I break off from Eura without a word of departure and walk closer to Annie, noticing that she's holding up one hand to the horses mouth. She turns as I approach and gives me a small smile.

"Want a sugar cube?" she says, pulling back her hand from the horse to reveal tiny white and grainy squares. "The horses love them."

"As do I," I say, snatching one of the cubes from her hand and plopping it into my mouth with a crunch.

She only gives a slight roll of the eyes. Up close, I can see she's wearing shimmery makeup, and her dark green irises illuminate despite all the blue.

"Annie?" I say, my tone deeper and more focused. "I just want you to know that I do take my mentoring seriously, and I never wanted you to think I don't. From now on, it will be full focus on prepping for the Games, I promise."

She wrinkles her nose, narrows her eyes and studies me. It's that same look, the look that strips away whatever bit of fake confidence I have left and leaves me naked in my own insecurities. But then it's gone and her smile grows bigger as she says, "Thank you. I'd really like that."

I watch as she mounts the chariot and adjusts the flowing fabric of her dress. She catches me staring and grins.

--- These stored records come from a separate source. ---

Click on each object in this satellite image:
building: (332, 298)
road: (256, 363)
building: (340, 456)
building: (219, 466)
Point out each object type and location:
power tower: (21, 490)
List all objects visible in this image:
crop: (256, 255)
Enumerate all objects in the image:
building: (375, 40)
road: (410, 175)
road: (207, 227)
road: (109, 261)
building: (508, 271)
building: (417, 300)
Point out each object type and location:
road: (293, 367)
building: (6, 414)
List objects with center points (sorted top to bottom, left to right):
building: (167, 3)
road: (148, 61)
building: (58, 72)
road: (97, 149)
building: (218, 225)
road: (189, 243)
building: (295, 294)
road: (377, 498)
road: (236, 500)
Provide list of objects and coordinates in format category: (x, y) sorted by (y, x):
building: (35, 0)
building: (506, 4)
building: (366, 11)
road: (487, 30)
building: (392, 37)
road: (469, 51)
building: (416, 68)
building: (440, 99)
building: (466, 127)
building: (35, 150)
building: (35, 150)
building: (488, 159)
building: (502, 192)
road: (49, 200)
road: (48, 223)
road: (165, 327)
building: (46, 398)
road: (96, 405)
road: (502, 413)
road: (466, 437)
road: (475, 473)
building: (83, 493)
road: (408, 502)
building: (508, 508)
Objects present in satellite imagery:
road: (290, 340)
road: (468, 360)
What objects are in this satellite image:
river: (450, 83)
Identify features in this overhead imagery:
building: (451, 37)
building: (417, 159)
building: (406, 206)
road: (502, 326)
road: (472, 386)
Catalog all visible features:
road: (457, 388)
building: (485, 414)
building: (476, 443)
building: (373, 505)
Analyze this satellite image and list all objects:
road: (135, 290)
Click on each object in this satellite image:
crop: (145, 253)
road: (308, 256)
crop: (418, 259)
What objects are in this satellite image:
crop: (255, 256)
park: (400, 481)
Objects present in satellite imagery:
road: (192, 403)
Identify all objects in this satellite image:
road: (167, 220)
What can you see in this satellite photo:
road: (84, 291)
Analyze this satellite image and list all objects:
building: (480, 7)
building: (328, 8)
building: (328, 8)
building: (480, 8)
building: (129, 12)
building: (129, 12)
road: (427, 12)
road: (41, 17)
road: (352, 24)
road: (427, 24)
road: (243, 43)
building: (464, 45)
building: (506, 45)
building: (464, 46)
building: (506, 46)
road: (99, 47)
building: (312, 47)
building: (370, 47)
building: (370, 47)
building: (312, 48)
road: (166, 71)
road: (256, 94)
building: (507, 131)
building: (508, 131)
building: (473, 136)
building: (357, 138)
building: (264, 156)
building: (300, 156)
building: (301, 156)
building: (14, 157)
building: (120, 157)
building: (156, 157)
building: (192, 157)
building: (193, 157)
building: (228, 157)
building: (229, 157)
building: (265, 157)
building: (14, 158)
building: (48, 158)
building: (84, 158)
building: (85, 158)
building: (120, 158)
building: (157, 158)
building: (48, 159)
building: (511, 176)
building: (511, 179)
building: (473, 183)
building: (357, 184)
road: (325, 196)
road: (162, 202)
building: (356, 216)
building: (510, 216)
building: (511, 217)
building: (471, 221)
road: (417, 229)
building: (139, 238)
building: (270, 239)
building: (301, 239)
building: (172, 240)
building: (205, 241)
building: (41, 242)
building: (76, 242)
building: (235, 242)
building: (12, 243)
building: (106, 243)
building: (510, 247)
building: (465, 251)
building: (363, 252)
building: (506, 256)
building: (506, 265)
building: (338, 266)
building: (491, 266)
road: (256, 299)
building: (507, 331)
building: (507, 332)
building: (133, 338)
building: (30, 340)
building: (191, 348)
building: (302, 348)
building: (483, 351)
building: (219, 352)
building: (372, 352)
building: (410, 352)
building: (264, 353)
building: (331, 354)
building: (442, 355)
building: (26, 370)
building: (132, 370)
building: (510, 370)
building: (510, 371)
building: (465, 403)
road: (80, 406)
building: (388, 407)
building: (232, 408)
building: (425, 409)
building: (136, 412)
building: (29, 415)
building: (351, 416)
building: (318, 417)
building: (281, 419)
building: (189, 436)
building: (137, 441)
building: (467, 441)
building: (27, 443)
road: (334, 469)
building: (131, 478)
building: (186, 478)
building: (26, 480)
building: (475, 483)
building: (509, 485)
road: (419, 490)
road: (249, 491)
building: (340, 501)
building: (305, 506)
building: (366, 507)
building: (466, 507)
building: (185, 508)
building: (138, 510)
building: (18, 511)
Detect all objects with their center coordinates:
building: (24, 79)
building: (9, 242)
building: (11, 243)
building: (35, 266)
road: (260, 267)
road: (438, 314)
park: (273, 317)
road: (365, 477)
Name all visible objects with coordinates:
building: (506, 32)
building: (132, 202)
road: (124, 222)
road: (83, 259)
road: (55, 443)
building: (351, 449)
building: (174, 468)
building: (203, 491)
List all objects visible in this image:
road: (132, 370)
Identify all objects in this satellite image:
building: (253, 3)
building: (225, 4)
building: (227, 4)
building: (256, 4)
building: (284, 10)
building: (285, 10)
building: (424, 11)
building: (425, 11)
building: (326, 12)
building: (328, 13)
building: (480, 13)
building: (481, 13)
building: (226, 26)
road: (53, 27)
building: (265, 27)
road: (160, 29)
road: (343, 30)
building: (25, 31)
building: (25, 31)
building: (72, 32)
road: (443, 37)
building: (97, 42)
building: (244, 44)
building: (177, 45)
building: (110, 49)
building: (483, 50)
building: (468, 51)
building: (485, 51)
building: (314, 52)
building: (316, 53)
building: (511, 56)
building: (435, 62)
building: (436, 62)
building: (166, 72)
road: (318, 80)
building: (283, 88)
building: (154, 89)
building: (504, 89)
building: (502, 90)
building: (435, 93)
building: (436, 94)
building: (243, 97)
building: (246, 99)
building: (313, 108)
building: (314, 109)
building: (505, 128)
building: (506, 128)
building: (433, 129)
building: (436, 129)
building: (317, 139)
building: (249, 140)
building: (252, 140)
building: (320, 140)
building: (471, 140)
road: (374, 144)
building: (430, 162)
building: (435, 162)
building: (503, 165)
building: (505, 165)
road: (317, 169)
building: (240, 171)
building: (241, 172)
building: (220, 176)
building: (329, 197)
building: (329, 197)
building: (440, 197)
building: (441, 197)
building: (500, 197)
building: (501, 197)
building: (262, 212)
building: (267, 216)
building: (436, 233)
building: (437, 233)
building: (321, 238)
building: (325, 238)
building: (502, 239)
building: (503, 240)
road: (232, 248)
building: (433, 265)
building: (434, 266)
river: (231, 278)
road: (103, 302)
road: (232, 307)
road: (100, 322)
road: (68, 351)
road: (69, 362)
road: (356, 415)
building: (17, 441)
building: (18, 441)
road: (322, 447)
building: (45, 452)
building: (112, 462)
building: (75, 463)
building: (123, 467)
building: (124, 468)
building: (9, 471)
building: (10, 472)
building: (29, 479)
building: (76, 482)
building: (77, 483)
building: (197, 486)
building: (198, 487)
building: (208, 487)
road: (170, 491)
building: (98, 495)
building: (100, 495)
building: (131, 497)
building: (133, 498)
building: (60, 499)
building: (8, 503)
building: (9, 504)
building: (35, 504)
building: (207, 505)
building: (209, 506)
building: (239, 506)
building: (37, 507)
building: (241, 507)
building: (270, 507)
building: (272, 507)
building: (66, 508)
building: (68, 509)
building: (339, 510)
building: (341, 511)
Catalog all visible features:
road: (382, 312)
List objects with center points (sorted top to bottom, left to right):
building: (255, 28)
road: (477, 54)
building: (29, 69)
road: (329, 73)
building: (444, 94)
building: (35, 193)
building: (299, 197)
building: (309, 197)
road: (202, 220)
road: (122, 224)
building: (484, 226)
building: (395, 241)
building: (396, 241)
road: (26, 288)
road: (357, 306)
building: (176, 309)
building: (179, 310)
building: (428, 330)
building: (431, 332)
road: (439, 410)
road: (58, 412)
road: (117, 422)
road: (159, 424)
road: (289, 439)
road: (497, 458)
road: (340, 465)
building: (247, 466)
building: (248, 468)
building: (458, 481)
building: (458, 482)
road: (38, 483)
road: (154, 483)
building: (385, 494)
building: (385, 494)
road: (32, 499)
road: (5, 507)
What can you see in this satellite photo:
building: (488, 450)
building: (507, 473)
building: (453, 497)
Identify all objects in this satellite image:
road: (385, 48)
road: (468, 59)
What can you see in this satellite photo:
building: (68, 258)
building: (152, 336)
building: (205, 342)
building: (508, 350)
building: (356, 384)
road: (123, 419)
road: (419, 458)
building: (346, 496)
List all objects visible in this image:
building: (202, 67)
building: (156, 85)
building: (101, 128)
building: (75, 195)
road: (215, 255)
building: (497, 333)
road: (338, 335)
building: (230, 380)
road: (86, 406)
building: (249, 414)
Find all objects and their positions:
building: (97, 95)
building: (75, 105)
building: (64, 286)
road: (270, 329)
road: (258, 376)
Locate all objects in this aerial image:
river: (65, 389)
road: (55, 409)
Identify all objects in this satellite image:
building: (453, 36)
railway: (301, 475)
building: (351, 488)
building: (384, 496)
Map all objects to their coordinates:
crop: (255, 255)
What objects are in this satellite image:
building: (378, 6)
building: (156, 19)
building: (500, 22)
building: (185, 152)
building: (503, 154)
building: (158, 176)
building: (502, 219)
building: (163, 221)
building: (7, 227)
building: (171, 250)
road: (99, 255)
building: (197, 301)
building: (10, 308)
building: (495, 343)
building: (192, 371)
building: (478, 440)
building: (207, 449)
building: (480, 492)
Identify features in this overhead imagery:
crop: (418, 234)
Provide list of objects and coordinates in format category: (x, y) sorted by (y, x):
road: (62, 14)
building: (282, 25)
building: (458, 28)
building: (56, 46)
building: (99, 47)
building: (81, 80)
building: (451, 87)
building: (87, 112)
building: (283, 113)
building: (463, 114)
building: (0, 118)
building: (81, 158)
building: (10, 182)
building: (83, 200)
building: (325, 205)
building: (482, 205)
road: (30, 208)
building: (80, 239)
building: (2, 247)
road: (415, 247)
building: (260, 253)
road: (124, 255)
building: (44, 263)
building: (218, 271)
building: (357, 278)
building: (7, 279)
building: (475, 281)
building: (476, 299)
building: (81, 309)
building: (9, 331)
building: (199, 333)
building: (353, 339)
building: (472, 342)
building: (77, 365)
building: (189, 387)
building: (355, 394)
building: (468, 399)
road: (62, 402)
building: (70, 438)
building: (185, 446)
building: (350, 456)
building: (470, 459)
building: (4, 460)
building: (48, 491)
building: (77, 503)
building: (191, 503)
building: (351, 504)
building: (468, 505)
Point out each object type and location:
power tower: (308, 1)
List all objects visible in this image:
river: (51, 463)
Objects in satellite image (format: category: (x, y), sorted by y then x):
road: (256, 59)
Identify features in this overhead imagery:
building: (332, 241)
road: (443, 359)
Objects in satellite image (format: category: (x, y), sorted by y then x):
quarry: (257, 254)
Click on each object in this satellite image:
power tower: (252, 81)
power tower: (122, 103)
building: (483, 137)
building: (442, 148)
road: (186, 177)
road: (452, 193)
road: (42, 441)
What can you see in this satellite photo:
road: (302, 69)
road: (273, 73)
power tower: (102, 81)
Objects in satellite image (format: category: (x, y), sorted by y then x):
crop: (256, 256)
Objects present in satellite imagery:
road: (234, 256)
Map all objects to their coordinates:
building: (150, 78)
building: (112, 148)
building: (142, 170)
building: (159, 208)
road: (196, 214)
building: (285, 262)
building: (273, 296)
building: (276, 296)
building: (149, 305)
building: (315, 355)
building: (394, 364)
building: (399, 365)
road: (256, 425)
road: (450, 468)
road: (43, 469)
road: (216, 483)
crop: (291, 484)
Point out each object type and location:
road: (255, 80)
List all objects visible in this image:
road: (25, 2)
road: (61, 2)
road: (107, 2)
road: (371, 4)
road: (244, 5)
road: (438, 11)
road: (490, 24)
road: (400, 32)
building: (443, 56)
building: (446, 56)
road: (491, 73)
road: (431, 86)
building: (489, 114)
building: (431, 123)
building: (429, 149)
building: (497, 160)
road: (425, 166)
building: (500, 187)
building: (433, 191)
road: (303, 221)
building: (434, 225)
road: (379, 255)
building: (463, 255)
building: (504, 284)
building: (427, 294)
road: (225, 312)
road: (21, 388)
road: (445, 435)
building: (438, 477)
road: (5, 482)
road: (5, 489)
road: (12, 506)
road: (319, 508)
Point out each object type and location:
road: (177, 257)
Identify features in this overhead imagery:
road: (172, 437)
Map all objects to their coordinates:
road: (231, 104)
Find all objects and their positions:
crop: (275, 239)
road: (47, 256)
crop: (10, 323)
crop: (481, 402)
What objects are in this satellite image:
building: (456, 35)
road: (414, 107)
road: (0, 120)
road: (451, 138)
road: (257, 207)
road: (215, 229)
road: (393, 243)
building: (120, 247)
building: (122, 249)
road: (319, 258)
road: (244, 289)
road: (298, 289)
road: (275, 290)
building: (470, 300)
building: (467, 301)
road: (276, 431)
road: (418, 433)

"Better go find your seat, Odair," she says. "All of Panem is waiting to see you, and I can't have a mentor slacking around on his duties."

I'm about to give a clever reply, but my voice is drowned out as music begins playing and Drift mounts the chariot. I decide to give a small wave, and then I turn to find the other victors.

...

Thousands upon thousands of people are staring at me and shouting my name during the Tribute Parade. Cameras focus on me from time to time and I think at one point they even introduce me.

Yet all of the Tribute Parade, I am only looking at her. It's at that moment that I come to the scary realization that I think she's beautiful.

What's scariest of all is that I'm not entirely sure what that means.